• ASSIGNED TASK: Exclude the images and transcribe the entries below precisely.

Excerpts from a dataset
·····
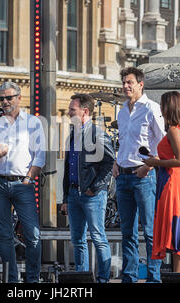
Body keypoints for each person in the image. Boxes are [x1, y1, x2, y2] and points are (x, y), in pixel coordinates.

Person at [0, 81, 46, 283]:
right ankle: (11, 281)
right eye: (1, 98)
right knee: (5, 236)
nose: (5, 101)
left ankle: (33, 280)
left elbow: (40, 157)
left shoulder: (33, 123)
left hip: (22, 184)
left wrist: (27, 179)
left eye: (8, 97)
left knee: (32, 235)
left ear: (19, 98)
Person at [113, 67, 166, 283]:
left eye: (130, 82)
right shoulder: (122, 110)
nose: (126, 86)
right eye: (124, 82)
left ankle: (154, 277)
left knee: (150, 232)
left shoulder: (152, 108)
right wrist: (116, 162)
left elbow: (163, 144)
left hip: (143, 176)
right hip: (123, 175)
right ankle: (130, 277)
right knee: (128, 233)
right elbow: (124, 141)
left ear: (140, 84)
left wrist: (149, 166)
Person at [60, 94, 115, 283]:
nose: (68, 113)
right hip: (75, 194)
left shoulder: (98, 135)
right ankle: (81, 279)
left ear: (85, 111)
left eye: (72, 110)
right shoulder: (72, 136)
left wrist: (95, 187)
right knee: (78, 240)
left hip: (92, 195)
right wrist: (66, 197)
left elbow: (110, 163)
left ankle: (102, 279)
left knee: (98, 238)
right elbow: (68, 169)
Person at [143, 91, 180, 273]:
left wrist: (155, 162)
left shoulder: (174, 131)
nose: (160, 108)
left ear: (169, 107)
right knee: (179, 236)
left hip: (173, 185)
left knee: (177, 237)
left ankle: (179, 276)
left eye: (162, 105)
·····
• SOLUTION TO THIS TASK:
Body keypoints for each person in the image. Boxes are [x1, y1, x2, y2] and points are (x, y), in pixel coordinates.

Person at [0, 81, 46, 283]:
right ankle: (11, 281)
right eye: (1, 98)
right knee: (5, 236)
nose: (5, 101)
left ankle: (33, 280)
left elbow: (40, 157)
left shoulder: (33, 123)
left hip: (22, 184)
left wrist: (27, 179)
left eye: (8, 97)
left knee: (32, 235)
left ear: (19, 98)
Person at [113, 67, 166, 283]:
left eye: (130, 82)
right shoulder: (122, 110)
nose: (126, 86)
right eye: (124, 82)
left ankle: (154, 277)
left knee: (150, 232)
left shoulder: (152, 108)
right wrist: (116, 162)
left elbow: (163, 144)
left hip: (143, 176)
right hip: (123, 175)
right ankle: (130, 277)
right knee: (128, 233)
right elbow: (124, 141)
left ear: (140, 84)
left wrist: (149, 166)
Person at [60, 94, 115, 283]:
nose: (68, 113)
right hip: (75, 194)
left shoulder: (98, 135)
right ankle: (81, 279)
left ear: (85, 111)
left eye: (72, 110)
right shoulder: (72, 136)
left wrist: (95, 187)
right knee: (78, 240)
left hip: (92, 195)
right wrist: (66, 197)
left elbow: (110, 163)
left ankle: (102, 279)
left knee: (98, 238)
right elbow: (68, 169)
Person at [143, 91, 180, 273]:
left wrist: (155, 162)
left shoulder: (174, 131)
nose: (160, 108)
left ear: (169, 107)
right knee: (179, 236)
left hip: (173, 185)
left knee: (177, 237)
left ankle: (179, 276)
left eye: (162, 105)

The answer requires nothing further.